A partir de là, le narrateur retrace la rencontre à vélo entre Léon et Louise lors de la Première Guerre mondiale, leur amour naissant interrompu par une bombe, chacun croyant l’autre mort, leurs retrouvailles dix ans plus tard à Paris alors que Léon est marié et père. Pas question pour lui de quitter sa femme et de changer de vie: en bon Le Gall, il est un époux sérieux qui fait ce qu’il doit faire. Ils décident de ne pas se revoir. Léon travaille au Quai des Orfèvres, Louise à la Banque de France. Eclate la Seconde Guerre mondiale. Alex Capus raconte l’action du préfet pour cacher les archives françaises sur l’immigration avant l’arrivée des Allemands, l’Occupation de Paris, l’opération de sauvetage de l’or de la République... Autant d’événements que Léon et Louise vivent de l’intérieur, tentant de protéger leur quotidien précaire des remous de l’Histoire.

ELOGE DU REEL

Envoyée en Afrique avec l’or de la République afin d’y attendre la fin du conflit, Louise écrira à Léon, comme si la distance l’autorisait à briser le silence. «L’amour, quelle prétention, quand même, non? Surtout quand il dure depuis un quart de siècle.» Et d’avouer une vie heureuse, même s’«il n’y a que toi qui m’aies plu. Comprends-tu cela? Moi non.» Qu’aurait été leur relation si elle avait pu être vécue?

Rien de pathétique, dans cette histoire d’amour contrariée par la guerre et qui dure toute une vie. On est loin du vaudeville ou des clichés de la passion tragique et adultère. Pas de regrets, aucune vie gâchée. Alex Capus montre au contraire le chemin vers l’apaisement des trois protagonistes. Car cet amour irréel et puissant, qui plane au-dessus du quotidien, n’entrera jamais en concurrence avec la réalité du couple de Léon. Il «s’était habitué depuis longtemps à avoir deux femmes – l’une à ses côtés, l’autre dans sa tête». Elles coexistent, tout comme les différentes facettes de sa femme Yvonne – la diva jalouse, la femme au foyer inquiète, la lionne qui nourrit sa famille.

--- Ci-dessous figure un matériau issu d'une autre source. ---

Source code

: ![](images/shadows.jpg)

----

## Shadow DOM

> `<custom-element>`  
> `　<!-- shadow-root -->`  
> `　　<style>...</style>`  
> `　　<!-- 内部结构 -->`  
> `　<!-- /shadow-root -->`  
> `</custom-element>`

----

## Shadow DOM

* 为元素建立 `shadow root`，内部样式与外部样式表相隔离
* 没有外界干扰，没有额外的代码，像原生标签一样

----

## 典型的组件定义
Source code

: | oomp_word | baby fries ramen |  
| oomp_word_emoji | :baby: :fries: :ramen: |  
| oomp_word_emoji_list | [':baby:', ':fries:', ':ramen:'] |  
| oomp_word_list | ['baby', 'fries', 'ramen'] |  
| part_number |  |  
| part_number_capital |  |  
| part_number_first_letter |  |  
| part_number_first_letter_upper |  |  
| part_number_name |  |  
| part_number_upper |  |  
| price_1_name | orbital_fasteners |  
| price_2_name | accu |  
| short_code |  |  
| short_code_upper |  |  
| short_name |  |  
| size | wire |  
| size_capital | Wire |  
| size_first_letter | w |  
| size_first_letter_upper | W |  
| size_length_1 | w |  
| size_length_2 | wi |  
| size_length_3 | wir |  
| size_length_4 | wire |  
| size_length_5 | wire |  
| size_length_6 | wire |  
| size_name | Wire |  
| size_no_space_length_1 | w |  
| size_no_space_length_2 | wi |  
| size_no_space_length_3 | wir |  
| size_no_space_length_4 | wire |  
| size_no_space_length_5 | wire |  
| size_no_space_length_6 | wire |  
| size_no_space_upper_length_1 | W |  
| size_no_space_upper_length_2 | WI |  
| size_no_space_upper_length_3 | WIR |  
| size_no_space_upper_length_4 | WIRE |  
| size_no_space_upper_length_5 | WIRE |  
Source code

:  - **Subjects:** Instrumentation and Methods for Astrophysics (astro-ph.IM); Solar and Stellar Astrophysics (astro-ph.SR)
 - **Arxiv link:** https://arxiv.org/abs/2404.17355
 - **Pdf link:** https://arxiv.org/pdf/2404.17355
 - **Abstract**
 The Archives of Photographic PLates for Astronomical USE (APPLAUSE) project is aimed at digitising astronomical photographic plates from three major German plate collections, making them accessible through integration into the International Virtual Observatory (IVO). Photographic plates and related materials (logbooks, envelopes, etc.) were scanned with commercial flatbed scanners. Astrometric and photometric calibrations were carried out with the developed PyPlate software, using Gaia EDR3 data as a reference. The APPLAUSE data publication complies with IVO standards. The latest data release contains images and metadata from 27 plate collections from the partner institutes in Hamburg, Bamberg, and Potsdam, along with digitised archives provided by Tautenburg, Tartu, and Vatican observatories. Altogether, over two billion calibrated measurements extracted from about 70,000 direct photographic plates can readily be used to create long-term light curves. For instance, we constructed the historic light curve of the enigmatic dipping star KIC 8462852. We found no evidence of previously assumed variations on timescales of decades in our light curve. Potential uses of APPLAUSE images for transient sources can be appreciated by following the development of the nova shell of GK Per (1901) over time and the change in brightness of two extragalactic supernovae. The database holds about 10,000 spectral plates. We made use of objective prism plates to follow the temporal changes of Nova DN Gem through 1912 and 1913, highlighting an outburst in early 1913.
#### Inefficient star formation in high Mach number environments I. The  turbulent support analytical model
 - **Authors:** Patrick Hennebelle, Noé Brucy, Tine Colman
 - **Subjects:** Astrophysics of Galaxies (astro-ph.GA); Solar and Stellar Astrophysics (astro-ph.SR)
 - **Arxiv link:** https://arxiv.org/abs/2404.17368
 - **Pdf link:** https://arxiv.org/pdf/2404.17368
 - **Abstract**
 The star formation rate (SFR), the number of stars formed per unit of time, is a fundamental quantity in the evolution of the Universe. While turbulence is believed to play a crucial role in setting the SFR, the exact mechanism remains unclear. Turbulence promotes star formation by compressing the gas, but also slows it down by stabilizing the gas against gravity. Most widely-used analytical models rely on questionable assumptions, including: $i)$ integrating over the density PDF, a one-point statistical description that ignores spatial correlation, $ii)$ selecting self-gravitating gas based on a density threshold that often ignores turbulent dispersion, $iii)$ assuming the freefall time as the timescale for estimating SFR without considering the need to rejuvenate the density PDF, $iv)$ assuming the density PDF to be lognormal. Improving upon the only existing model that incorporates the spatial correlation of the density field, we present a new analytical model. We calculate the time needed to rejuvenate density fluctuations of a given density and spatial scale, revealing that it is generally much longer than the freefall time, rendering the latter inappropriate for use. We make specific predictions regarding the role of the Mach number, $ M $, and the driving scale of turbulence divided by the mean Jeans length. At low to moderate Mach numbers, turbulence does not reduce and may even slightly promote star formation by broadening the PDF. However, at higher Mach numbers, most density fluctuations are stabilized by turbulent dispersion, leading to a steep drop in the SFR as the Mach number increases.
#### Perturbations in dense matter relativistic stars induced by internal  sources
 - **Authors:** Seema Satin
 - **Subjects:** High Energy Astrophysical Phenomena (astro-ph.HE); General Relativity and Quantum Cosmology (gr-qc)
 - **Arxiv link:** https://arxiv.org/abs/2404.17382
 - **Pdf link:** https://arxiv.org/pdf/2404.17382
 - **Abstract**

Et pour celle-ci, «même s’il arrivait qu’il étreigne une autre femme en rêve – la force des faits était de son côté à elle». En effet, «l’unique chose importante, c’était la réalité», qui se construit au fil du temps et cimente leur couple. Ainsi, lorsque Louise et Léon se retrouvent au soir de leur existence, tous trois sont en paix: il ne peut pas y avoir de seconde vie, de nouveau départ, mais simplement la continuation de celle-ci.

Il se dégage au final de Léon et Louise un sentiment de tendresse, de confiance joyeuse et sereine; une sorte de sagesse du réel qu’Alex Capus formule avec une grande finesse.

 

Alex Capus, Léon et Louise, trad. de l’allemand par Emanuel Güntzburger, Ed. Actes Sud, 2012, 313 pp.